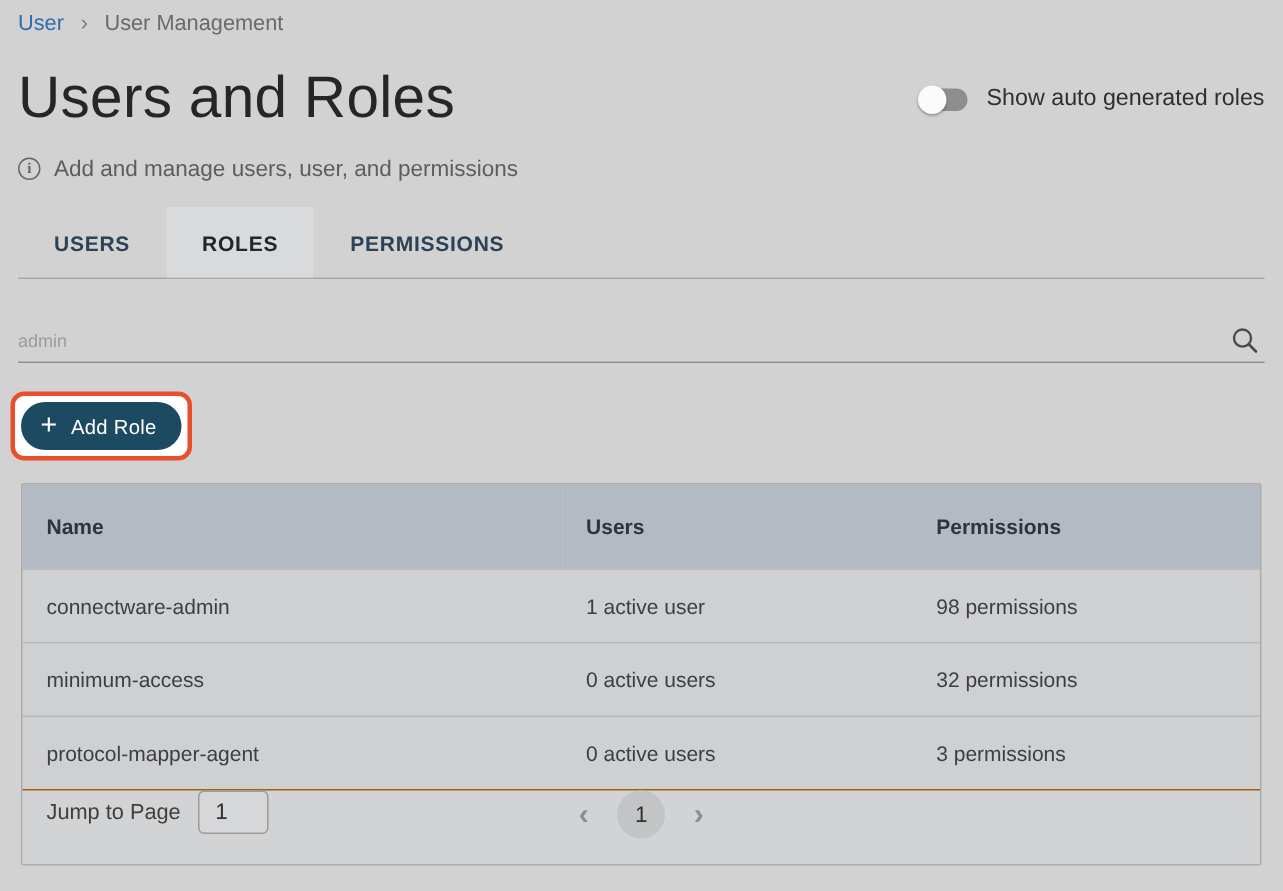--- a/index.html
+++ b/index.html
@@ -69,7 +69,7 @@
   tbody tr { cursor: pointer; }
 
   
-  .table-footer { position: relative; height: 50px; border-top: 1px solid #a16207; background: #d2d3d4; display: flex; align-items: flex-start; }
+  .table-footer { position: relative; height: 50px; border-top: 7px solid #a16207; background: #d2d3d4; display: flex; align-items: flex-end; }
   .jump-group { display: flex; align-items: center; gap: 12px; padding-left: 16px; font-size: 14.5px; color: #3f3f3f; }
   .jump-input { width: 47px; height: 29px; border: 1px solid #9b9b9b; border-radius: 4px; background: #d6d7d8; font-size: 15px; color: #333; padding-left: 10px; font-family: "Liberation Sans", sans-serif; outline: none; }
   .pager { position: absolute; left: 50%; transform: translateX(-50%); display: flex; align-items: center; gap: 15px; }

■ Requirement
What you return must match the lines from the top of the data through the line with "50px; border-top: 7px" exactly, with the pictures removed.

■ Exercise solution
--- a/index.html
+++ b/index.html
@@ -69,7 +69,7 @@
   tbody tr { cursor: pointer; }
 
   
-  .table-footer { position: relative; height: 50px; border-top: 1px solid #a16207; background: #d2d3d4; display: flex; align-items: flex-start; }
+  .table-footer { position: relative; height: 50px; border-top: 7px solid #a16207; background: #d2d3d4; display: flex; align-items: flex-end; }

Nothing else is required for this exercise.